Problem statement
Print the line where "The Principles for" occurs and every line that follows it in the data below, ending with the last line, precisely as written.

(Source records)
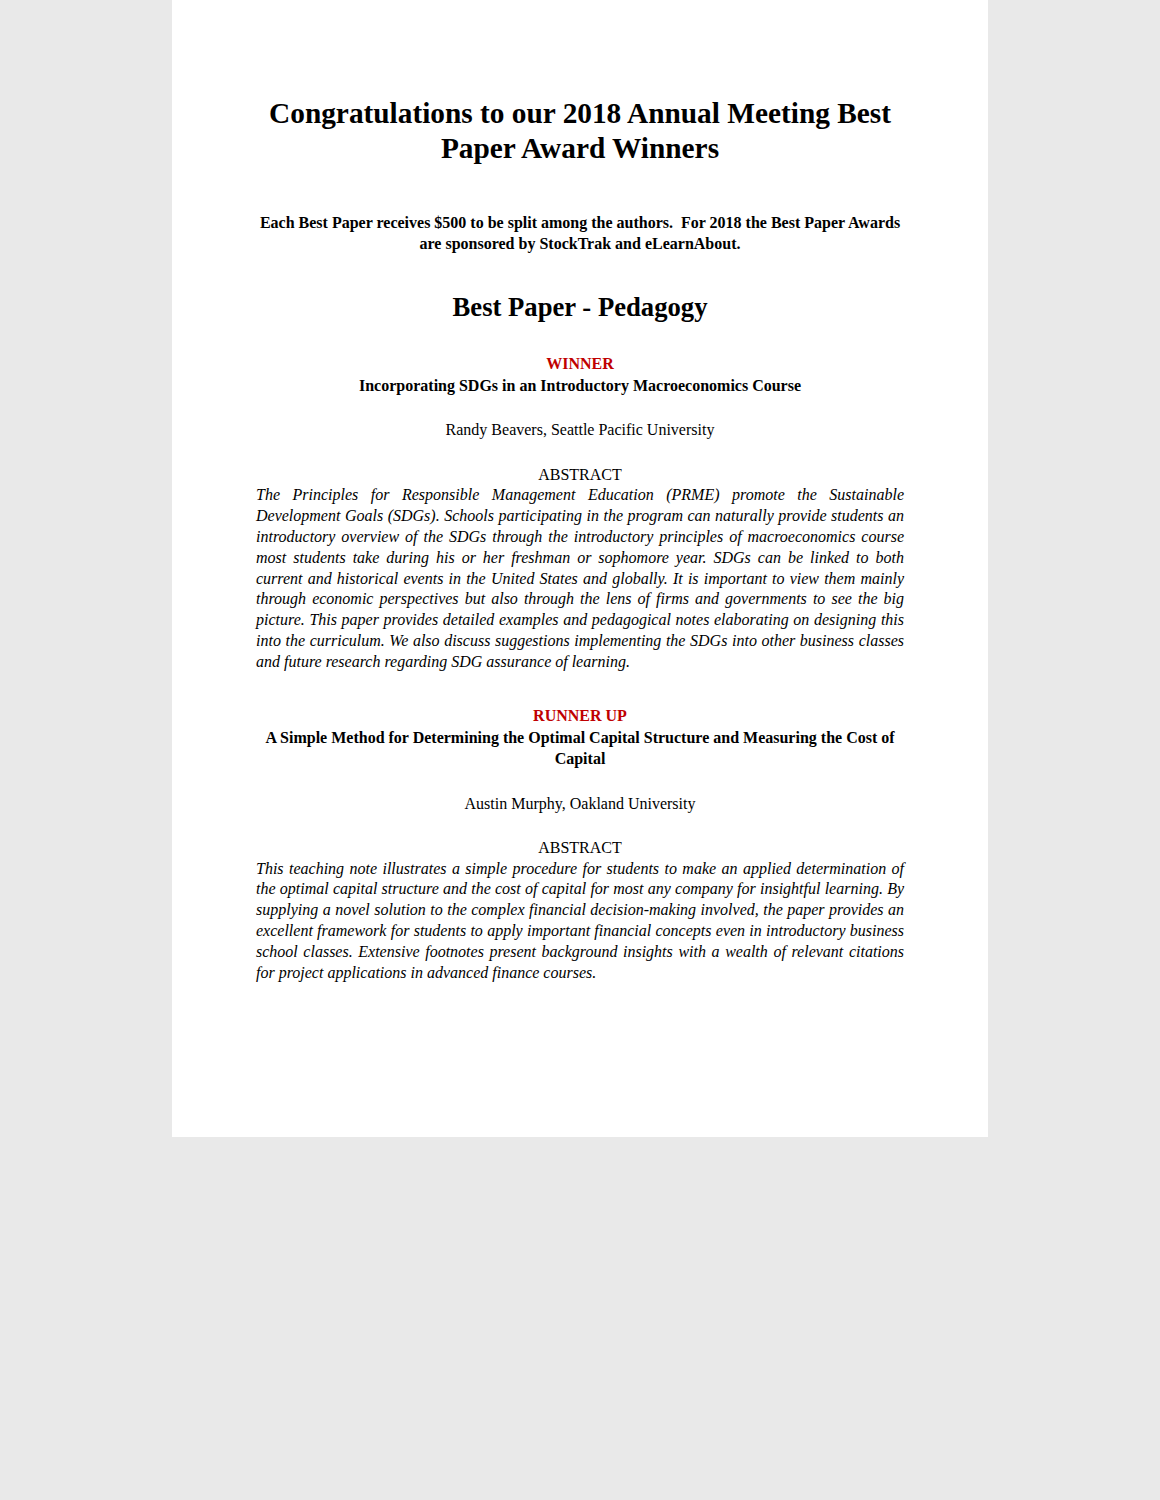Congratulations to our 2018 Annual Meeting Best Paper Award Winners
Each Best Paper receives $500 to be split among the authors. For 2018 the Best Paper Awards are sponsored by StockTrak and eLearnAbout.
Best Paper - Pedagogy
WINNER
Incorporating SDGs in an Introductory Macroeconomics Course
Randy Beavers, Seattle Pacific University
ABSTRACT
The Principles for Responsible Management Education (PRME) promote the Sustainable Development Goals (SDGs). Schools participating in the program can naturally provide students an introductory overview of the SDGs through the introductory principles of macroeconomics course most students take during his or her freshman or sophomore year. SDGs can be linked to both current and historical events in the United States and globally. It is important to view them mainly through economic perspectives but also through the lens of firms and governments to see the big picture. This paper provides detailed examples and pedagogical notes elaborating on designing this into the curriculum. We also discuss suggestions implementing the SDGs into other business classes and future research regarding SDG assurance of learning.
RUNNER UP
A Simple Method for Determining the Optimal Capital Structure and Measuring the Cost of Capital
Austin Murphy, Oakland University
ABSTRACT
This teaching note illustrates a simple procedure for students to make an applied determination of the optimal capital structure and the cost of capital for most any company for insightful learning. By supplying a novel solution to the complex financial decision-making involved, the paper provides an excellent framework for students to apply important financial concepts even in introductory business school classes. Extensive footnotes present background insights with a wealth of relevant citations for project applications in advanced finance courses.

Solution to this problem
The Principles for Responsible Management Education (PRME) promote the Sustainable Development Goals (SDGs). Schools participating in the program can naturally provide students an introductory overview of the SDGs through the introductory principles of macroeconomics course most students take during his or her freshman or sophomore year. SDGs can be linked to both current and historical events in the United States and globally. It is important to view them mainly through economic perspectives but also through the lens of firms and governments to see the big picture. This paper provides detailed examples and pedagogical notes elaborating on designing this into the curriculum. We also discuss suggestions implementing the SDGs into other business classes and future research regarding SDG assurance of learning.
RUNNER UP
A Simple Method for Determining the Optimal Capital Structure and Measuring the Cost of Capital
Austin Murphy, Oakland University
ABSTRACT
This teaching note illustrates a simple procedure for students to make an applied determination of the optimal capital structure and the cost of capital for most any company for insightful learning. By supplying a novel solution to the complex financial decision-making involved, the paper provides an excellent framework for students to apply important financial concepts even in introductory business school classes. Extensive footnotes present background insights with a wealth of relevant citations for project applications in advanced finance courses.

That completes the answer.